Après cinquante-deux ans de traversée du désert et de rendez-vous manqués avec la gloire mondiale, la République démocratique du Congo n’a jamais été aussi proche de réaliser son rêve. À quelques semaines du barrage intercontinental décisif pour la Coupe du Monde de la FIFA 2026, l’effervescence monte à Kinshasa comme dans la diaspora. Tout le pays attend désormais l’acte fondateur de cette dernière ligne droite : la publication de la liste des Léopards par le sélectionneur Sébastien Desabre.
L’instance faîtière du football mondial, la FIFA, a levé les derniers doutes sur l’organisation de ce choc historique. Les Léopards affronteront leur destin le mardi 31 mars 2026 au stade de Guadalajara, au Mexique. Le coup d’envoi sera donné à 17h00 (heure locale), soit 23h00 à Kinshasa.
Pour les Congolais, ce décalage horaire nocturne n’est qu’un détail face à l’ampleur de l’enjeu. Les hommes de Sébastien Desabre devront s’imposer lors d’une finale unique face au vainqueur de la confrontation entre la Jamaïque et la Nouvelle-Calédonie. Une victoire validera le ticket de la RDC pour la phase finale et offrira potentiellement à l’Afrique une dixième place historique dans cette édition à 48 nations.

Selon les informations relayées par Léopards Foot, le dévoilement de la liste des joueurs convoqués est imminent. Sébastien Desabre devrait annoncer ses choix avant le 15 mars, laissant peu de temps au suspense. Pour le technicien français, l’enjeu de cette liste est de maintenir l’équilibre d’un groupe qui a réalisé des prouesses lors des barrages africains, en écartant notamment des géants comme le Nigeria et le Cameroun, tout en s’assurant de la pleine forme physique de ses cadres.
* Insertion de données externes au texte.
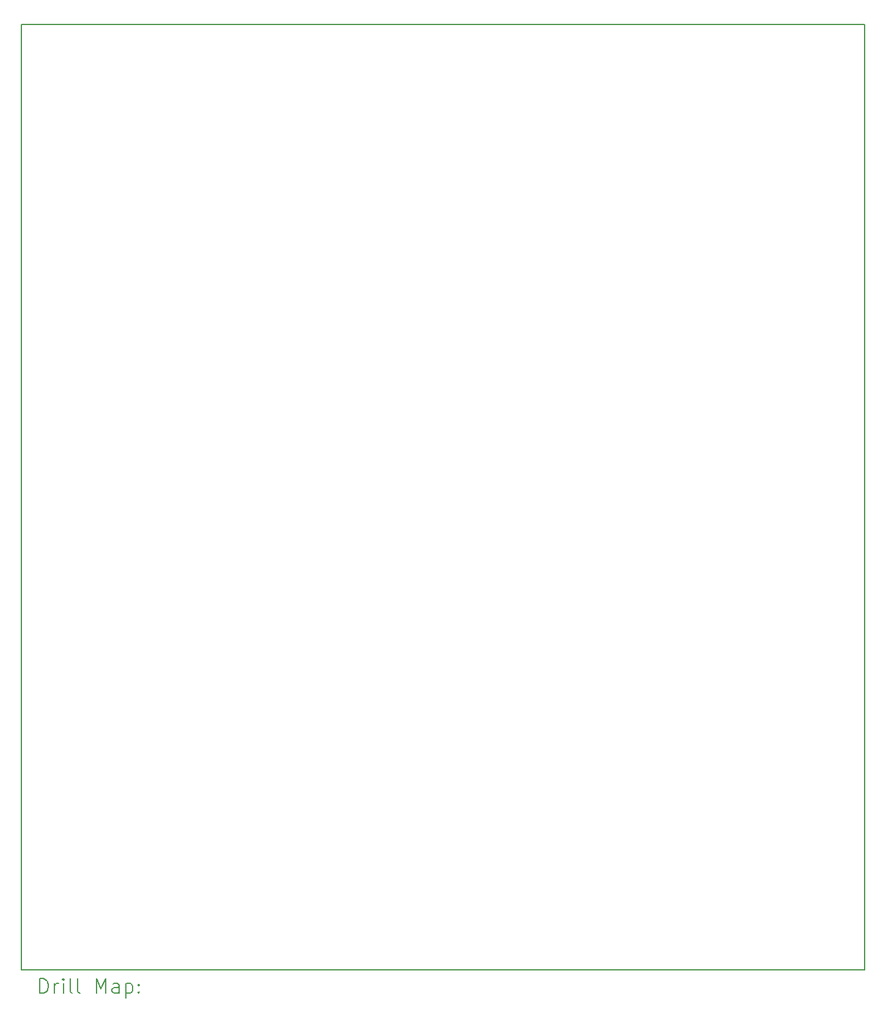
<source format=gbr>
%TF.GenerationSoftware,KiCad,Pcbnew,7.0.9*%
%TF.CreationDate,2024-01-15T08:13:40+05:30*%
%TF.ProjectId,controller_full6,636f6e74-726f-46c6-9c65-725f66756c6c,rev?*%
%TF.SameCoordinates,Original*%
%TF.FileFunction,Drillmap*%
%TF.FilePolarity,Positive*%
%FSLAX45Y45*%
G04 Gerber Fmt 4.5, Leading zero omitted, Abs format (unit mm)*
G04 Created by KiCad (PCBNEW 7.0.9) date 2024-01-15 08:13:40*
%MOMM*%
%LPD*%
G01*
G04 APERTURE LIST*
%ADD10C,0.150000*%
%ADD11C,0.200000*%
G04 APERTURE END LIST*
D10*
X12835000Y-4962500D02*
X24515000Y-4962500D01*
X24515000Y-18060500D01*
X12835000Y-18060500D01*
X12835000Y-4962500D01*
D11*
X13088277Y-18379484D02*
X13088277Y-18179484D01*
X13088277Y-18179484D02*
X13135896Y-18179484D01*
X13135896Y-18179484D02*
X13164467Y-18189008D01*
X13164467Y-18189008D02*
X13183515Y-18208055D01*
X13183515Y-18208055D02*
X13193039Y-18227103D01*
X13193039Y-18227103D02*
X13202562Y-18265198D01*
X13202562Y-18265198D02*
X13202562Y-18293770D01*
X13202562Y-18293770D02*
X13193039Y-18331865D01*
X13193039Y-18331865D02*
X13183515Y-18350912D01*
X13183515Y-18350912D02*
X13164467Y-18369960D01*
X13164467Y-18369960D02*
X13135896Y-18379484D01*
X13135896Y-18379484D02*
X13088277Y-18379484D01*
X13288277Y-18379484D02*
X13288277Y-18246150D01*
X13288277Y-18284246D02*
X13297801Y-18265198D01*
X13297801Y-18265198D02*
X13307324Y-18255674D01*
X13307324Y-18255674D02*
X13326372Y-18246150D01*
X13326372Y-18246150D02*
X13345420Y-18246150D01*
X13412086Y-18379484D02*
X13412086Y-18246150D01*
X13412086Y-18179484D02*
X13402562Y-18189008D01*
X13402562Y-18189008D02*
X13412086Y-18198531D01*
X13412086Y-18198531D02*
X13421610Y-18189008D01*
X13421610Y-18189008D02*
X13412086Y-18179484D01*
X13412086Y-18179484D02*
X13412086Y-18198531D01*
X13535896Y-18379484D02*
X13516848Y-18369960D01*
X13516848Y-18369960D02*
X13507324Y-18350912D01*
X13507324Y-18350912D02*
X13507324Y-18179484D01*
X13640658Y-18379484D02*
X13621610Y-18369960D01*
X13621610Y-18369960D02*
X13612086Y-18350912D01*
X13612086Y-18350912D02*
X13612086Y-18179484D01*
X13869229Y-18379484D02*
X13869229Y-18179484D01*
X13869229Y-18179484D02*
X13935896Y-18322341D01*
X13935896Y-18322341D02*
X14002562Y-18179484D01*
X14002562Y-18179484D02*
X14002562Y-18379484D01*
X14183515Y-18379484D02*
X14183515Y-18274722D01*
X14183515Y-18274722D02*
X14173991Y-18255674D01*
X14173991Y-18255674D02*
X14154943Y-18246150D01*
X14154943Y-18246150D02*
X14116848Y-18246150D01*
X14116848Y-18246150D02*
X14097801Y-18255674D01*
X14183515Y-18369960D02*
X14164467Y-18379484D01*
X14164467Y-18379484D02*
X14116848Y-18379484D01*
X14116848Y-18379484D02*
X14097801Y-18369960D01*
X14097801Y-18369960D02*
X14088277Y-18350912D01*
X14088277Y-18350912D02*
X14088277Y-18331865D01*
X14088277Y-18331865D02*
X14097801Y-18312817D01*
X14097801Y-18312817D02*
X14116848Y-18303293D01*
X14116848Y-18303293D02*
X14164467Y-18303293D01*
X14164467Y-18303293D02*
X14183515Y-18293770D01*
X14278753Y-18246150D02*
X14278753Y-18446150D01*
X14278753Y-18255674D02*
X14297801Y-18246150D01*
X14297801Y-18246150D02*
X14335896Y-18246150D01*
X14335896Y-18246150D02*
X14354943Y-18255674D01*
X14354943Y-18255674D02*
X14364467Y-18265198D01*
X14364467Y-18265198D02*
X14373991Y-18284246D01*
X14373991Y-18284246D02*
X14373991Y-18341389D01*
X14373991Y-18341389D02*
X14364467Y-18360436D01*
X14364467Y-18360436D02*
X14354943Y-18369960D01*
X14354943Y-18369960D02*
X14335896Y-18379484D01*
X14335896Y-18379484D02*
X14297801Y-18379484D01*
X14297801Y-18379484D02*
X14278753Y-18369960D01*
X14459705Y-18360436D02*
X14469229Y-18369960D01*
X14469229Y-18369960D02*
X14459705Y-18379484D01*
X14459705Y-18379484D02*
X14450182Y-18369960D01*
X14450182Y-18369960D02*
X14459705Y-18360436D01*
X14459705Y-18360436D02*
X14459705Y-18379484D01*
X14459705Y-18255674D02*
X14469229Y-18265198D01*
X14469229Y-18265198D02*
X14459705Y-18274722D01*
X14459705Y-18274722D02*
X14450182Y-18265198D01*
X14450182Y-18265198D02*
X14459705Y-18255674D01*
X14459705Y-18255674D02*
X14459705Y-18274722D01*
M02*

</source>
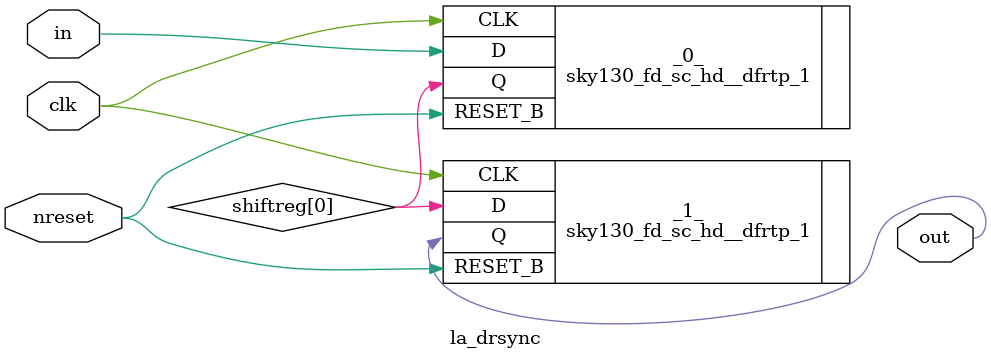
<source format=v>

/* Generated by Yosys 0.41 (git sha1 c1ad37779, g++ 11.4.0-1ubuntu1~22.04 -fPIC -Os) */

module la_drsync(clk, in, nreset, out);
  input clk;
  wire clk;
  input in;
  wire in;
  input nreset;
  wire nreset;
  output out;
  wire out;
  wire \shiftreg[0] ;
  sky130_fd_sc_hd__dfrtp_1 _0_ (
    .CLK(clk),
    .D(in),
    .Q(\shiftreg[0] ),
    .RESET_B(nreset)
  );
  sky130_fd_sc_hd__dfrtp_1 _1_ (
    .CLK(clk),
    .D(\shiftreg[0] ),
    .Q(out),
    .RESET_B(nreset)
  );
endmodule

</source>
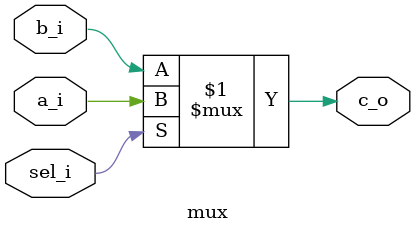
<source format=sv>
module mux
(
    input  logic a_i,
    input  logic b_i,
    input  logic sel_i,
    output logic c_o
);

    assign c_o =sel_i ? a_i :b_i ;
    
endmodule
</source>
Si des piliers comme le capitaine Chancel Mbemba, le métronome Samuel Moutoussamy ou encore l’expérimenté Cédric Bakambu semblent incontournables, les observateurs s’interrogent sur d’éventuels retours de blessure ou sur de nouvelles surprises pour renforcer un secteur offensif qui devra se montrer clinique au Mexique.
Jusque-là, l’architecte du renouveau congolais, Sébastien Desabre, a su redonner identité et rigueur tactique à une sélection qui doutait. Aujourd’hui, les Léopards ne sont plus seulement une équipe de talent, ils sont devenus une machine compétitive capable de regarder n’importe quel adversaire dans les yeux.
Le peuple congolais, qui n’a plus vu son drapeau flotter sur la plus grande scène mondiale depuis 1974, est désormais à l’unisson. Le 31 mars, Guadalajara ne sera pas seulement une ville mexicaine ais plutôt le théâtre où 90 minutes pourraient transformer des décennies de désillusions en une explosion de joie nationale.